The Major League Baseball playoffs are upon us, and Kevin Baxter of the Los Angeles Times has done a great job of reminding us that football isn’t the only sport in which religion can be prevalent.
Vladimir Guerrero, a native of the Dominican Republic, plays right field for the Los Angeles Angels of Anaheim. He was the American League’s winner of the 2004 MVP Award, is one of the best hitters in the game today and has a rocket for an arm. Opposing pitchers think he is a “freak” for his ability to hit just about anything, including balls that hit the dirt (he also doesn’t wear batting gloves). His personal story of growing up one of nine children is as compelling as any.

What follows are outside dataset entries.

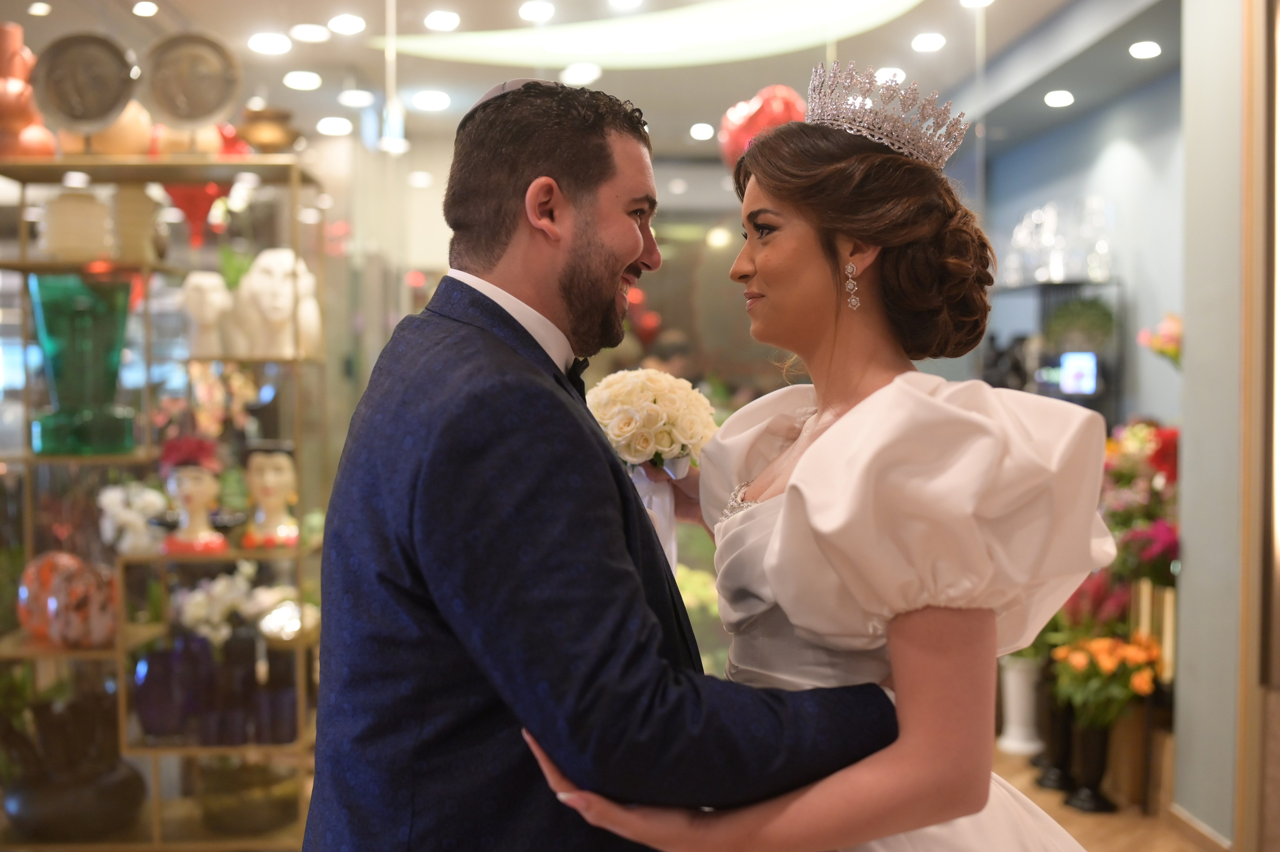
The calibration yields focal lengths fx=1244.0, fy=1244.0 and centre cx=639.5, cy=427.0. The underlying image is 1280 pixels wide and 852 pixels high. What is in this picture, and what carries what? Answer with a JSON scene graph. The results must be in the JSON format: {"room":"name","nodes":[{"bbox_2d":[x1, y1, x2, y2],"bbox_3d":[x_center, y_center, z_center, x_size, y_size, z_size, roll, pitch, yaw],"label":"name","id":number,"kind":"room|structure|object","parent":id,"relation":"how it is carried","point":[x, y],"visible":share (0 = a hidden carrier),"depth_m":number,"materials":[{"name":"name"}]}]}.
{"room":"shop","nodes":[
{"label":"shop","id":0,"kind":"room"},
{"bbox_2d":[15,0,1174,160],"bbox_3d":[-0.164,-1.802,4.542,6.843,0.171,7.874,0,2,-2],"label":"ceiling","id":1,"kind":"structure","parent":0,"point":[286,18],"depth_m":5.96,"materials":[{"name":"white paint"}]},
{"bbox_2d":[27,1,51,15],"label":"ceiling light","id":2,"kind":"object","parent":1,"relation":"attached to","point":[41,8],"visible":0.97,"depth_m":5.15,"materials":[{"name":"white"}]},
{"bbox_2d":[131,0,158,16],"bbox_3d":[-2.060,-1.746,5.177,0.118,0.029,0.128,0,2,-2],"label":"ceiling light","id":3,"kind":"object","parent":1,"relation":"attached to","point":[146,8],"visible":0.97,"depth_m":5.17,"materials":[{"name":"white"}]},
{"bbox_2d":[247,31,291,55],"bbox_3d":[-1.678,-1.742,5.635,0.198,0.030,0.199,0,2,-2],"label":"ceiling light","id":4,"kind":"object","parent":1,"relation":"attached to","point":[271,43],"visible":0.97,"depth_m":5.61,"materials":[{"name":"white"}]},
{"bbox_2d":[282,70,321,90],"bbox_3d":[-1.709,-1.760,6.310,0.195,0.031,0.200,0,2,-2],"label":"ceiling light","id":5,"kind":"object","parent":1,"relation":"attached to","point":[304,78],"visible":0.97,"depth_m":6.28,"materials":[{"name":"white"}]},
{"bbox_2d":[290,23,329,42],"bbox_3d":[-1.465,-1.750,5.529,0.177,0.024,0.178,0,2,-2],"label":"ceiling light","id":6,"kind":"object","parent":1,"relation":"attached to","point":[306,31],"visible":0.97,"depth_m":5.51,"materials":[{"name":"white"}]},
{"bbox_2d":[315,115,352,135],"bbox_3d":[-1.767,-1.743,7.220,0.205,0.038,0.213,0,2,-2],"label":"ceiling light","id":7,"kind":"object","parent":1,"relation":"attached to","point":[324,125],"visible":0.98,"depth_m":7.18,"materials":[{"name":"white"}]},
{"bbox_2d":[326,14,366,35],"bbox_3d":[-1.273,-1.750,5.409,0.175,0.024,0.177,0,2,-2],"label":"ceiling light","id":8,"kind":"object","parent":1,"relation":"attached to","point":[344,26],"visible":0.97,"depth_m":5.38,"materials":[{"name":"white"}]},
{"bbox_2d":[337,88,374,107],"bbox_3d":[-1.526,-1.775,6.707,0.191,0.040,0.195,0,2,-2],"label":"ceiling light","id":9,"kind":"object","parent":1,"relation":"attached to","point":[359,100],"visible":0.98,"depth_m":6.67,"materials":[{"name":"white"}]},
{"bbox_2d":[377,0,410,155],"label":"pendant light","id":10,"kind":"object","parent":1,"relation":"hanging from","point":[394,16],"visible":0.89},
{"bbox_2d":[411,89,450,111],"bbox_3d":[-1.131,-1.767,6.742,0.209,0.038,0.212,0,2,-2],"label":"ceiling light","id":11,"kind":"object","parent":1,"relation":"attached to","point":[429,100],"visible":0.98,"depth_m":6.71,"materials":[{"name":"white"}]},
{"bbox_2d":[424,10,460,31],"bbox_3d":[-0.853,-1.756,5.371,0.164,0.029,0.165,0,2,-2],"label":"ceiling light","id":12,"kind":"object","parent":1,"relation":"attached to","point":[434,21],"visible":0.97,"depth_m":5.35,"materials":[{"name":"white"}]},
{"bbox_2d":[518,0,555,21],"bbox_3d":[-0.433,-1.757,5.237,0.160,0.034,0.165,0,2,-2],"label":"ceiling light","id":13,"kind":"object","parent":1,"relation":"attached to","point":[524,11],"visible":0.97,"depth_m":5.21,"materials":[{"name":"white"}]},
{"bbox_2d":[560,62,602,85],"bbox_3d":[-0.286,-1.754,6.168,0.197,0.044,0.200,0,2,-2],"label":"ceiling light","id":14,"kind":"object","parent":1,"relation":"attached to","point":[587,73],"visible":0.98,"depth_m":6.14,"materials":[{"name":"white"}]},
{"bbox_2d":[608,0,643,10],"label":"ceiling light","id":15,"kind":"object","parent":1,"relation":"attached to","point":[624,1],"visible":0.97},
{"bbox_2d":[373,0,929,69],"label":"ceiling panel","id":16,"kind":"object","parent":1,"relation":"attached to","point":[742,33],"visible":0.94,"depth_m":5.59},
{"bbox_2d":[688,122,714,140],"bbox_3d":[0.381,-1.807,7.603,0.162,0.043,0.170,0,2,-2],"label":"ceiling light","id":17,"kind":"object","parent":1,"relation":"attached to","point":[700,130],"visible":0.98,"depth_m":7.57,"materials":[{"name":"white"}]},
{"bbox_2d":[717,84,806,166],"bbox_3d":[0.411,-0.944,4.013,0.327,0.344,0.230,0,2,-2],"label":"red balloon","id":18,"kind":"object","parent":1,"relation":"hanging from","point":[775,108],"visible":0.66,"depth_m":3.96,"materials":[{"name":"red rubber"}]},
{"bbox_2d":[874,66,905,84],"bbox_3d":[1.253,-1.768,6.260,0.184,0.028,0.188,0,2,-2],"label":"ceiling light","id":19,"kind":"object","parent":1,"relation":"attached to","point":[898,78],"visible":0.75,"depth_m":6.23,"materials":[{"name":"white"}]},
{"bbox_2d":[910,32,945,52],"bbox_3d":[1.329,-1.774,5.729,0.170,0.025,0.175,0,2,-2],"label":"ceiling light","id":20,"kind":"object","parent":1,"relation":"attached to","point":[935,41],"visible":0.97,"depth_m":5.71,"materials":[{"name":"white"}]},
{"bbox_2d":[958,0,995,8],"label":"ceiling light","id":21,"kind":"object","parent":1,"relation":"attached to","point":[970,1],"visible":0.98,"depth_m":5.17,"materials":[{"name":"white"}]},
{"bbox_2d":[1043,89,1074,107],"bbox_3d":[2.191,-1.719,6.507,0.177,0.033,0.188,0,2,-2],"label":"ceiling light","id":22,"kind":"object","parent":1,"relation":"attached to","point":[1058,98],"visible":0.97,"depth_m":6.47,"materials":[{"name":"white"}]},
{"bbox_2d":[1128,40,1162,58],"bbox_3d":[2.288,-1.709,5.629,0.158,0.027,0.165,0,2,-2],"label":"ceiling light","id":23,"kind":"object","parent":1,"relation":"attached to","point":[1138,50],"visible":0.97,"depth_m":5.60,"materials":[{"name":"white"}]},
{"bbox_2d":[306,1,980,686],"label":"glass partition","id":24,"kind":"structure","parent":0,"point":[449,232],"depth_m":4.61,"materials":[{"name":"clear glass"}]},
{"bbox_2d":[970,23,1184,439],"bbox_3d":[2.467,-0.368,6.572,0.185,2.931,3.265,0,2,-2],"label":"blue wall","id":25,"kind":"structure","parent":0,"point":[1118,152],"depth_m":6.64,"materials":[{"name":"blue paint"}]},
{"bbox_2d":[986,278,1122,421],"bbox_3d":[2.267,0.038,6.914,0.432,1.542,0.921,0,2,-2],"label":"wall shelf","id":26,"kind":"object","parent":25,"relation":"attached to","point":[1070,284],"visible":0.36,"depth_m":6.69,"materials":[{"name":"black"}]},
{"bbox_2d":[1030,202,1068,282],"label":"glass decanter","id":27,"kind":"object","parent":26,"relation":"on","point":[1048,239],"visible":0.86,"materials":[{"name":"clear glass"}]},
{"bbox_2d":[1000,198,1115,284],"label":"glassware","id":28,"kind":"object","parent":26,"relation":"on","point":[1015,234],"visible":0.81,"depth_m":6.82,"materials":[{"name":"clear glass"}]},
{"bbox_2d":[1057,350,1098,396],"bbox_3d":[2.325,-0.281,6.585,0.245,0.223,0.074,0,2,14],"label":"screen","id":29,"kind":"object","parent":26,"relation":"in","point":[1083,369],"visible":0.88,"depth_m":6.57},
{"bbox_2d":[1043,294,1117,350],"bbox_3d":[2.376,-0.535,6.705,0.396,0.330,0.403,0,2,-2],"label":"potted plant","id":30,"kind":"object","parent":26,"relation":"on","point":[1090,316],"visible":0.72,"depth_m":6.64,"materials":[{"name":"green plant"}]},
{"bbox_2d":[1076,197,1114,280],"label":"glass decanter","id":31,"kind":"object","parent":26,"relation":"on","point":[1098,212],"visible":0.88,"depth_m":6.49,"materials":[{"name":"clear glass"}]},
{"bbox_2d":[1137,312,1182,366],"bbox_3d":[2.446,-0.350,5.625,0.384,0.335,0.327,0,2,-2],"label":"flower arrangement","id":32,"kind":"object","parent":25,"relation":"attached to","point":[1163,349],"visible":0.43,"depth_m":5.60,"materials":[{"name":"plant"}]},
{"bbox_2d":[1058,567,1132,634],"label":"red flowers","id":33,"kind":"object","parent":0,"point":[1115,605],"visible":0.38,"depth_m":4.55,"materials":[{"name":"plant"}]},
{"bbox_2d":[989,742,1208,851],"bbox_3d":[0.206,1.370,3.573,5.886,0.103,7.715,0,2,-2],"label":"floor","id":34,"kind":"structure","parent":0,"point":[1000,756],"depth_m":4.08,"materials":[{"name":"brown wood"}]},
{"bbox_2d":[0,153,333,851],"bbox_3d":[-1.500,0.293,3.754,1.093,2.042,0.456,0,2,-2],"label":"display shelf","id":35,"kind":"object","parent":34,"relation":"on","point":[63,167],"visible":0.68,"depth_m":3.66,"materials":[{"name":"gold metal"}]},
{"bbox_2d":[0,20,58,158],"bbox_3d":[-1.866,-0.963,3.645,0.256,0.462,0.243,0,2,-2],"label":"orange vase","id":36,"kind":"object","parent":35,"relation":"on","point":[18,31],"visible":0.85,"depth_m":3.60,"materials":[{"name":"orange ceramic"}]},
{"bbox_2d":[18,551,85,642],"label":"vase","id":37,"kind":"object","parent":35,"relation":"on","point":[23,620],"visible":0.57,"depth_m":3.58,"materials":[{"name":"orange"}]},
{"bbox_2d":[1,687,146,843],"bbox_3d":[-1.677,0.981,3.631,0.459,0.396,0.446,0,2,-2],"label":"black vase","id":38,"kind":"object","parent":35,"relation":"on","point":[93,796],"visible":0.91,"depth_m":3.53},
{"bbox_2d":[39,189,114,262],"bbox_3d":[-1.659,-0.575,3.670,0.216,0.222,0.214,0,2,-2],"label":"white vase","id":39,"kind":"object","parent":35,"relation":"on","point":[66,222],"visible":0.91,"depth_m":3.59,"materials":[{"name":"ceramic"}]},
{"bbox_2d":[28,273,136,456],"bbox_3d":[-1.611,-0.163,3.602,0.281,0.500,0.282,1,2,27],"label":"green vase","id":40,"kind":"object","parent":35,"relation":"in","point":[88,292],"visible":0.96,"depth_m":3.51,"materials":[{"name":"glass"}]},
{"bbox_2d":[48,556,118,647],"bbox_3d":[-1.586,0.507,3.574,0.212,0.248,0.204,1,3,33],"label":"vase","id":41,"kind":"object","parent":35,"relation":"on","point":[91,622],"visible":0.92,"depth_m":3.50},
{"bbox_2d":[30,31,138,131],"bbox_3d":[-1.613,-0.974,3.617,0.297,0.299,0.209,0,2,-2],"label":"decorative plate","id":42,"kind":"object","parent":35,"relation":"on","point":[88,113],"visible":0.98,"depth_m":3.60,"materials":[{"name":"metal"}]},
{"bbox_2d":[55,101,159,157],"bbox_3d":[-1.606,-0.884,3.776,0.288,0.233,0.277,1,2,20],"label":"vase","id":43,"kind":"object","parent":35,"relation":"on","point":[139,125],"visible":0.58,"depth_m":3.68,"materials":[{"name":"beige ceramic"}]},
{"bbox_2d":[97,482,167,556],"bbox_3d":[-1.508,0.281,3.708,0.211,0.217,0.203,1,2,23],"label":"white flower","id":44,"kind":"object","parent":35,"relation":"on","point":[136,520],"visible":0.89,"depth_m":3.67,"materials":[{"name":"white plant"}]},
{"bbox_2d":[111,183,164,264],"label":"vase","id":45,"kind":"object","parent":35,"relation":"on","point":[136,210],"visible":0.89,"depth_m":3.73,"materials":[{"name":"ceramic"}]},
{"bbox_2d":[133,635,206,740],"bbox_3d":[-1.376,0.766,3.646,0.198,0.264,0.195,0,2,16],"label":"purple vase","id":46,"kind":"object","parent":35,"relation":"on","point":[149,664],"visible":0.91,"depth_m":3.57,"materials":[{"name":"glass"}]},
{"bbox_2d":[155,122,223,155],"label":"vase","id":47,"kind":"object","parent":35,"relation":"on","point":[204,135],"visible":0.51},
{"bbox_2d":[140,30,242,127],"bbox_3d":[-1.333,-0.991,3.675,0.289,0.302,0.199,0,2,-2],"label":"decorative plate","id":48,"kind":"object","parent":35,"relation":"on","point":[214,100],"visible":0.99,"depth_m":3.66,"materials":[{"name":"silver metal"}]},
{"bbox_2d":[160,182,225,247],"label":"red vase","id":49,"kind":"object","parent":35,"relation":"on","point":[184,205],"visible":0.7,"depth_m":4.05,"materials":[{"name":"red glass"}]},
{"bbox_2d":[159,440,230,554],"bbox_3d":[-1.324,0.201,3.675,0.210,0.342,0.207,-1,2,-30],"label":"bust","id":50,"kind":"object","parent":35,"relation":"on","point":[189,490],"visible":0.99,"depth_m":3.64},
{"bbox_2d":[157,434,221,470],"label":"red flower","id":51,"kind":"object","parent":50,"relation":"on","point":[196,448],"visible":0.86,"depth_m":3.68,"materials":[{"name":"red plant"}]},
{"bbox_2d":[178,271,232,358],"bbox_3d":[-1.306,-0.330,3.747,0.160,0.259,0.153,0,2,-2],"label":"bust sculpture","id":52,"kind":"object","parent":35,"relation":"on","point":[206,314],"visible":0.98,"depth_m":3.70,"materials":[{"name":"white ceramic"}]},
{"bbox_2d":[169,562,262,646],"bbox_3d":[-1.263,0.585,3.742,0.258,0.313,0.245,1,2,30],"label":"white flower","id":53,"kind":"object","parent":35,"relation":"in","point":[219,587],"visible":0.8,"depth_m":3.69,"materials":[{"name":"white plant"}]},
{"bbox_2d":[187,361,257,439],"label":"figurine","id":54,"kind":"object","parent":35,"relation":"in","point":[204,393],"visible":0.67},
{"bbox_2d":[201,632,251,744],"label":"purple vase","id":55,"kind":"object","parent":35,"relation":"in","point":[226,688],"visible":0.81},
{"bbox_2d":[196,757,300,837],"bbox_3d":[-1.179,1.103,3.771,0.347,0.177,0.345,0,2,-2],"label":"glass bowl","id":56,"kind":"object","parent":35,"relation":"on","point":[271,816],"visible":0.87,"depth_m":3.67,"materials":[{"name":"gold"}]},
{"bbox_2d":[239,446,300,548],"bbox_3d":[-1.100,0.205,3.706,0.200,0.298,0.181,-1,2,-15],"label":"bust","id":57,"kind":"object","parent":35,"relation":"on","point":[274,478],"visible":0.99,"depth_m":3.67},
{"bbox_2d":[236,105,303,153],"bbox_3d":[-1.103,-0.849,3.706,0.211,0.170,0.210,0,2,-2],"label":"brass bowl","id":58,"kind":"object","parent":35,"relation":"on","point":[264,140],"visible":0.91,"depth_m":3.64,"materials":[{"name":"gold metal"}]},
{"bbox_2d":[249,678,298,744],"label":"vase","id":59,"kind":"object","parent":35,"relation":"in","point":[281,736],"visible":0.88,"depth_m":3.63,"materials":[{"name":"glass"}]},
{"bbox_2d":[227,250,322,359],"bbox_3d":[-1.119,-0.367,3.788,0.290,0.329,0.200,0,2,13],"label":"bust","id":60,"kind":"object","parent":35,"relation":"on","point":[256,277],"visible":0.98,"depth_m":3.73,"materials":[{"name":"white ceramic"}]},
{"bbox_2d":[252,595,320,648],"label":"light","id":61,"kind":"object","parent":35,"relation":"on","point":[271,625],"visible":0.83,"depth_m":3.70,"materials":[{"name":"white"}]},
{"bbox_2d":[301,77,909,851],"bbox_3d":[-0.040,0.444,1.716,0.700,1.770,0.651,2,3,45],"label":"man","id":62,"kind":"object","parent":34,"relation":"on","point":[527,334],"visible":0.96,"depth_m":1.50},
{"bbox_2d":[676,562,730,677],"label":"flowers","id":63,"kind":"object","parent":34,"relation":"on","point":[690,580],"visible":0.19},
{"bbox_2d":[528,59,1119,849],"bbox_3d":[0.307,0.434,1.762,0.815,1.780,1.113,0,2,-2],"label":"woman","id":64,"kind":"object","parent":34,"relation":"on","point":[795,480],"visible":0.93,"depth_m":1.51},
{"bbox_2d":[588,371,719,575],"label":"bouquet","id":65,"kind":"object","parent":64,"relation":"in","point":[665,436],"visible":0.75,"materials":[{"name":"white plant"}]},
{"bbox_2d":[997,656,1043,755],"bbox_3d":[1.522,1.087,4.950,0.187,0.391,0.186,0,2,-2],"label":"white vase","id":66,"kind":"object","parent":34,"relation":"on","point":[1018,687],"visible":0.7,"depth_m":4.90,"materials":[{"name":"white ceramic"}]},
{"bbox_2d":[1034,692,1079,793],"bbox_3d":[1.541,1.115,4.521,0.188,0.381,0.189,0,2,-2],"label":"black vase","id":67,"kind":"object","parent":34,"relation":"on","point":[1055,771],"visible":0.55,"depth_m":4.48,"materials":[{"name":"black"}]},
{"bbox_2d":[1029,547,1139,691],"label":"flower arrangement","id":68,"kind":"object","parent":67,"relation":"in","point":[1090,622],"visible":0.48,"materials":[{"name":"plant"}]},
{"bbox_2d":[1065,717,1116,814],"bbox_3d":[1.564,1.151,4.296,0.162,0.309,0.164,0,2,-2],"label":"black vase","id":69,"kind":"object","parent":34,"relation":"on","point":[1098,776],"visible":0.71,"depth_m":4.26,"materials":[{"name":"black metal"}]},
{"bbox_2d":[1050,633,1163,723],"bbox_3d":[1.596,0.870,4.249,0.351,0.277,0.336,0,2,-2],"label":"orange flowers","id":70,"kind":"object","parent":69,"relation":"in","point":[1108,642],"visible":0.77,"depth_m":4.20,"materials":[{"name":"plant"}]},
{"bbox_2d":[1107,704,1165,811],"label":"wooden planter","id":71,"kind":"object","parent":34,"relation":"on","point":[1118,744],"visible":0.57,"depth_m":4.28,"materials":[{"name":"brown wood"}]},
{"bbox_2d":[1099,419,1180,580],"bbox_3d":[2.053,0.437,4.964,0.620,0.906,0.744,0,2,-2],"label":"flower arrangement","id":72,"kind":"object","parent":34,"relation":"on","point":[1168,448],"visible":0.43,"depth_m":4.87,"materials":[{"name":"plant"}]},
{"bbox_2d":[1174,0,1260,851],"bbox_3d":[1.837,-0.225,3.590,0.254,3.086,1.024,0,2,-2],"label":"right wall","id":73,"kind":"structure","parent":0,"point":[1193,344],"depth_m":3.75,"materials":[{"name":"paint"}]},
{"bbox_2d":[1166,802,1233,851],"bbox_3d":[1.734,1.287,3.201,0.021,0.095,1.889,0,2,-2],"label":"baseboard","id":74,"kind":"structure","parent":73,"relation":"attached to","point":[1211,833],"depth_m":3.83,"materials":[{"name":"brown wood"}]},
{"bbox_2d":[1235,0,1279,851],"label":"door frame","id":75,"kind":"structure","parent":73,"relation":"attached to","point":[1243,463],"depth_m":3.44,"materials":[{"name":"brown wood"}]}
]}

In other words, there is a lot to be said about Guerrero and a lot has already been said. Baxter, to his credit, took on the religion angle in writing about Guerrero before the playoffs began and came up with gold:
Two hours before taking the field for the game that would give his team the division title, the Angels’ best hitter is sitting on the floor in a tiny room behind home plate at Angel Stadium, a Bible in his lap.
Vladimir Guerrero may fear no pitcher, but he’s a little nervous about God.
“I comfort myself with the Bible,” Guerrero says. “It’s like having my family there.”
I’ve said before that sportswriters can be some of the best religion writers out there. In addition to writing event stories (a.k.a. game stories), sportswriters follow people — and people have stories to tell. In Guerrero’s case, his religion clearly plays a huge part of his life. The story is well written and well rounded. There’s plenty of baseball in there for the sports fans to chew on, but it’s a story about a person, not a machine:
In that case, Guerrero is truly blessed on this morning because he has both: the good book and members of his extended family, namely the handful of Spanish-speaking teammates he gathers every Sunday for a short chapel service led by broadcaster Jose Mota.
Today’s reading comes from Galatians 2:20, in which Paul talks about commitment and example. So Mota asks the players to name the person whose example they’ve followed in life.
Guerrero breaks into a wide smile. It’s as if Mota has thrown a batting practice fastball right in his wheelhouse.
“My mother,” he says.
So there you have it: The man many American League pitchers dread most is, at heart, a God-fearing, Bible-toting mama’s boy.
For the non-baseball fans out there, a bit of background is appropriate. Guerrero is known to struggle around this time of the year. He is the team’s superstar and he is expected to perform come autumn. A story about his spiritual and emotional life is more than appropriate and well timed.
As the Angels take on the Boston Red Sox tonight, readers of this article are going to be more informed about the man who carries a Bible with him everywhere. Isn’t that what journalism is all about?